** RECORDS SUPPLIED follows **
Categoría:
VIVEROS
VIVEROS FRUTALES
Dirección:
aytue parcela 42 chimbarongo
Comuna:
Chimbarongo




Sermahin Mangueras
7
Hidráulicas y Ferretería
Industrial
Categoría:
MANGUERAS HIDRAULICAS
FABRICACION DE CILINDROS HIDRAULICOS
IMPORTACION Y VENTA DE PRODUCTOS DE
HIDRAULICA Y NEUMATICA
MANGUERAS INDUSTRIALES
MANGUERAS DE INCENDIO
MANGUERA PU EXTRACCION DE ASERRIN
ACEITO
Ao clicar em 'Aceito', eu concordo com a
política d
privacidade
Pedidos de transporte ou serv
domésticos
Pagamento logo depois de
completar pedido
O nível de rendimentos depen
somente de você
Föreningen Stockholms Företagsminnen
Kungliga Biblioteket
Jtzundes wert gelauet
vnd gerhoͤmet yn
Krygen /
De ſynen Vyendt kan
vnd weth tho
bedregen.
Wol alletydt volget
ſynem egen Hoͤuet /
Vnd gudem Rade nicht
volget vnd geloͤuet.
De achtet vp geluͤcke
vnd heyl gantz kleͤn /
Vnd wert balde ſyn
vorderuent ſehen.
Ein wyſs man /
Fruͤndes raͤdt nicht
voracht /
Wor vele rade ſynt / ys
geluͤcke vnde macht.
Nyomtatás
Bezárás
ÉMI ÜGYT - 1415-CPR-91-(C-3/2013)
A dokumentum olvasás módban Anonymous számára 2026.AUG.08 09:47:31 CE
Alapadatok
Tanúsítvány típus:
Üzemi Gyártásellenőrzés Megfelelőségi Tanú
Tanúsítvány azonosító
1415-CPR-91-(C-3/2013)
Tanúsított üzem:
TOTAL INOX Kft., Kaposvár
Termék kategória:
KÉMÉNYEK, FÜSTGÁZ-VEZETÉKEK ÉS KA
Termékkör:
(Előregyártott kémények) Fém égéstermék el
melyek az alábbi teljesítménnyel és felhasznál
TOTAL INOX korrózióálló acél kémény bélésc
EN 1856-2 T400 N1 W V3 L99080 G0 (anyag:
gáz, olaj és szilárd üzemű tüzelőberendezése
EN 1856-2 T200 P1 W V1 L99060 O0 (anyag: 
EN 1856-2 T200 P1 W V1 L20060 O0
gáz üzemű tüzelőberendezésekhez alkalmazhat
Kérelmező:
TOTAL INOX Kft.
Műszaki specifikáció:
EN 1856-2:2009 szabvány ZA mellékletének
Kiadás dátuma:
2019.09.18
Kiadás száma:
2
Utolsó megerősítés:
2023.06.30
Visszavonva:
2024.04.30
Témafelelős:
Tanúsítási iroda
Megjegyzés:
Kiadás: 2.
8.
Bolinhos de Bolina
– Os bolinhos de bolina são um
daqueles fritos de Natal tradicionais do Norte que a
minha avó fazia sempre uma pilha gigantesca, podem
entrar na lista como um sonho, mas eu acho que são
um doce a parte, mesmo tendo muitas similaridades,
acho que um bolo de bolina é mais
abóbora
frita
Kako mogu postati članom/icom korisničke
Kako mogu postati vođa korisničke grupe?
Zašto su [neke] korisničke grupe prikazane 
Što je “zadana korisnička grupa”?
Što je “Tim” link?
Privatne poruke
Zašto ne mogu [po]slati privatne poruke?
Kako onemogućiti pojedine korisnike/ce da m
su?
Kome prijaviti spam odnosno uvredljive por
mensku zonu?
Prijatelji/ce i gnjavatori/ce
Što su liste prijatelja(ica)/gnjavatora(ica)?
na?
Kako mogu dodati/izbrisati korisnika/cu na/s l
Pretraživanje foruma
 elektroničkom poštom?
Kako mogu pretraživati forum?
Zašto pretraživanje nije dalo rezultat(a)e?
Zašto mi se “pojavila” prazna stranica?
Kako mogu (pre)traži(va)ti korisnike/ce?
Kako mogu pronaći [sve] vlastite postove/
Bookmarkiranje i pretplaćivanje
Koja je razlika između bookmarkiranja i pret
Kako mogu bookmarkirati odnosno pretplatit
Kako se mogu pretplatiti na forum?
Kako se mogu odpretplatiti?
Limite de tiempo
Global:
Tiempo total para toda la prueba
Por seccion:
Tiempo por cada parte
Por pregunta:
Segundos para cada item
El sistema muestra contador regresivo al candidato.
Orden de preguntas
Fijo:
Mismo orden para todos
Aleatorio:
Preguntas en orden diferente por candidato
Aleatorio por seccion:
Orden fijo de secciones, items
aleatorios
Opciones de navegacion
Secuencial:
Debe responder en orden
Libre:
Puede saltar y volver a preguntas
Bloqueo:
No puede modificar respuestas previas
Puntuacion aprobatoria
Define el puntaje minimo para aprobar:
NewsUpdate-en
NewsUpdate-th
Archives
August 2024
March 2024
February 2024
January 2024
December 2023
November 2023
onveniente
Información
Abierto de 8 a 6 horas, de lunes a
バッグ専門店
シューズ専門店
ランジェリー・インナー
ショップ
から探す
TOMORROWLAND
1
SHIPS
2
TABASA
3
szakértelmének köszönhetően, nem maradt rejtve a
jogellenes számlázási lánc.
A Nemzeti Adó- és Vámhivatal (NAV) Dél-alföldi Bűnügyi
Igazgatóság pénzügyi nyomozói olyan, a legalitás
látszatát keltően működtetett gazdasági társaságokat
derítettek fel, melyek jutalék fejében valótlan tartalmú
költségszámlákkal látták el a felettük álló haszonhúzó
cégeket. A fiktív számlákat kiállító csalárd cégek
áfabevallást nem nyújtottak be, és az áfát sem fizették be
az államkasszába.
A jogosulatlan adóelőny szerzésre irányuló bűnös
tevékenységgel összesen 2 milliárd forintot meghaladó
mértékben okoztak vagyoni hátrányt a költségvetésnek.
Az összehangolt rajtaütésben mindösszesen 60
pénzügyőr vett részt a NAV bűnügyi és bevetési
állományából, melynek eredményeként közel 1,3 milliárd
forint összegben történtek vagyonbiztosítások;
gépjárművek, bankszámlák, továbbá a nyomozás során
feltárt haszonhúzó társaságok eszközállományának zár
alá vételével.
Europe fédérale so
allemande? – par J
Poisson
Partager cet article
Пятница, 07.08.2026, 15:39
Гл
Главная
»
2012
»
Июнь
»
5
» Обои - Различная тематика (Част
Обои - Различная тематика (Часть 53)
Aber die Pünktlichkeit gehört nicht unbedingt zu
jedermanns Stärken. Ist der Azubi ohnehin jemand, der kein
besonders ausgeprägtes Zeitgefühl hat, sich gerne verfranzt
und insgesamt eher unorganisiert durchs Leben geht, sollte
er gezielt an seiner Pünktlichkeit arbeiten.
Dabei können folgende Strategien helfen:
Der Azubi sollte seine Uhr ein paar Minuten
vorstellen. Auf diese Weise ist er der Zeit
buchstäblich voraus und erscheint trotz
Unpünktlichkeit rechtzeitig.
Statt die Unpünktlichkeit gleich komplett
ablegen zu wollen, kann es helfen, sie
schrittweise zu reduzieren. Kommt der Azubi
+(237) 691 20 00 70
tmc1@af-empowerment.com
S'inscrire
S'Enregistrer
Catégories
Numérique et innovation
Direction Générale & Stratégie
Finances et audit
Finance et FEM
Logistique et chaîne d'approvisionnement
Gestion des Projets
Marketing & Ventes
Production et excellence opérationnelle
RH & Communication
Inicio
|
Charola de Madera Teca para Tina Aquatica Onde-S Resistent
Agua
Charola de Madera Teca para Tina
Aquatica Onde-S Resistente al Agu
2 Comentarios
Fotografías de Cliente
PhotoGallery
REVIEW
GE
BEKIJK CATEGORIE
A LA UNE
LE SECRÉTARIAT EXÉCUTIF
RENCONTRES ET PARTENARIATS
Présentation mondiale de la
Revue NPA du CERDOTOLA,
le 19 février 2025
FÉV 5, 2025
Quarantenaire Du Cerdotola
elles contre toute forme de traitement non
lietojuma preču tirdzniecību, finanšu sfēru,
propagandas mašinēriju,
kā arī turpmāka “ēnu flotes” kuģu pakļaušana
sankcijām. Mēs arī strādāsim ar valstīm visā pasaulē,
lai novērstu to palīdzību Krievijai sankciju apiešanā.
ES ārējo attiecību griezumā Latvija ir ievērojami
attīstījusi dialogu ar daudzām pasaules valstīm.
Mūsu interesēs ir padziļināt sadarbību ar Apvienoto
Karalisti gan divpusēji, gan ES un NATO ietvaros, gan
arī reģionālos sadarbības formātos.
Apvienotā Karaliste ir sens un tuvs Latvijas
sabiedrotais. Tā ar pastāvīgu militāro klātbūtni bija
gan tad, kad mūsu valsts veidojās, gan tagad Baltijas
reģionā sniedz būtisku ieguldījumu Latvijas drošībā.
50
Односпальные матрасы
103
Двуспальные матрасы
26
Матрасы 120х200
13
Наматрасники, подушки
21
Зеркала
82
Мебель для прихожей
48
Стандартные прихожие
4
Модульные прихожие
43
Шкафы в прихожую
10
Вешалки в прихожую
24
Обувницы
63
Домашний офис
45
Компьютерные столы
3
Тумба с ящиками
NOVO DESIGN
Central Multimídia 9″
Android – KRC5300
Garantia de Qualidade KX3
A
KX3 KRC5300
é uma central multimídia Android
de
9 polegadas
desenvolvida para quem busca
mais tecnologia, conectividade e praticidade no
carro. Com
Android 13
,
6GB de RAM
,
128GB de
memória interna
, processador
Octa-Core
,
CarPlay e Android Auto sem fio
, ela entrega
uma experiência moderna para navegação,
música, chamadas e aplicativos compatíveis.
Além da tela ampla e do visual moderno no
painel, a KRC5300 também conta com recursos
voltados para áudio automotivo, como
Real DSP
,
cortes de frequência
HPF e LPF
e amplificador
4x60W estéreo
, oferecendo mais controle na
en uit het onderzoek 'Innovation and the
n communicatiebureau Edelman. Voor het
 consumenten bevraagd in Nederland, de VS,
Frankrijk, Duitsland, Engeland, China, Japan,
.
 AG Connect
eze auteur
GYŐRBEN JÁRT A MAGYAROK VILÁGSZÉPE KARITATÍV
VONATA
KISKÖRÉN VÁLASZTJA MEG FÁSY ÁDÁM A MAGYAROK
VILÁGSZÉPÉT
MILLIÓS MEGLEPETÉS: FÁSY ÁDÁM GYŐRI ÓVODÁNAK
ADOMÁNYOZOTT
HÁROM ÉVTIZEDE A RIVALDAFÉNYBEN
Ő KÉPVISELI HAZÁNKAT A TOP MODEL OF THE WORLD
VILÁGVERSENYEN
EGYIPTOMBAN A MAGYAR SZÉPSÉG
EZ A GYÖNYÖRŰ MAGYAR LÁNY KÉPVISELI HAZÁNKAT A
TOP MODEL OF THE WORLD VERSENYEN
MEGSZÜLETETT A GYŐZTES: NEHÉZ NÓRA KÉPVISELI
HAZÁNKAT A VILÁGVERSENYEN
** End of RECORDS SUPPLIED **
■ **WHAT IS EXPECTED**
Restate the entries above word for word, beginning with their first line and ending with the line holding "TOTAL INOX korrózióálló acél kémény bélésc"; omit everything else.

■ **REPLY TO THE EXERCISE**
Categoría:
VIVEROS
VIVEROS FRUTALES
Dirección:
aytue parcela 42 chimbarongo
Comuna:
Chimbarongo




Sermahin Mangueras
7
Hidráulicas y Ferretería
Industrial
Categoría:
MANGUERAS HIDRAULICAS
FABRICACION DE CILINDROS HIDRAULICOS
IMPORTACION Y VENTA DE PRODUCTOS DE
HIDRAULICA Y NEUMATICA
MANGUERAS INDUSTRIALES
MANGUERAS DE INCENDIO
MANGUERA PU EXTRACCION DE ASERRIN
ACEITO
Ao clicar em 'Aceito', eu concordo com a
política d
privacidade
Pedidos de transporte ou serv
domésticos
Pagamento logo depois de
completar pedido
O nível de rendimentos depen
somente de você
Föreningen Stockholms Företagsminnen
Kungliga Biblioteket
Jtzundes wert gelauet
vnd gerhoͤmet yn
Krygen /
De ſynen Vyendt kan
vnd weth tho
bedregen.
Wol alletydt volget
ſynem egen Hoͤuet /
Vnd gudem Rade nicht
volget vnd geloͤuet.
De achtet vp geluͤcke
vnd heyl gantz kleͤn /
Vnd wert balde ſyn
vorderuent ſehen.
Ein wyſs man /
Fruͤndes raͤdt nicht
voracht /
Wor vele rade ſynt / ys
geluͤcke vnde macht.
Nyomtatás
Bezárás
ÉMI ÜGYT - 1415-CPR-91-(C-3/2013)
A dokumentum olvasás módban Anonymous számára 2026.AUG.08 09:47:31 CE
Alapadatok
Tanúsítvány típus:
Üzemi Gyártásellenőrzés Megfelelőségi Tanú
Tanúsítvány azonosító
1415-CPR-91-(C-3/2013)
Tanúsított üzem:
TOTAL INOX Kft., Kaposvár
Termék kategória:
KÉMÉNYEK, FÜSTGÁZ-VEZETÉKEK ÉS KA
Termékkör:
(Előregyártott kémények) Fém égéstermék el
melyek az alábbi teljesítménnyel és felhasznál
TOTAL INOX korrózióálló acél kémény bélésc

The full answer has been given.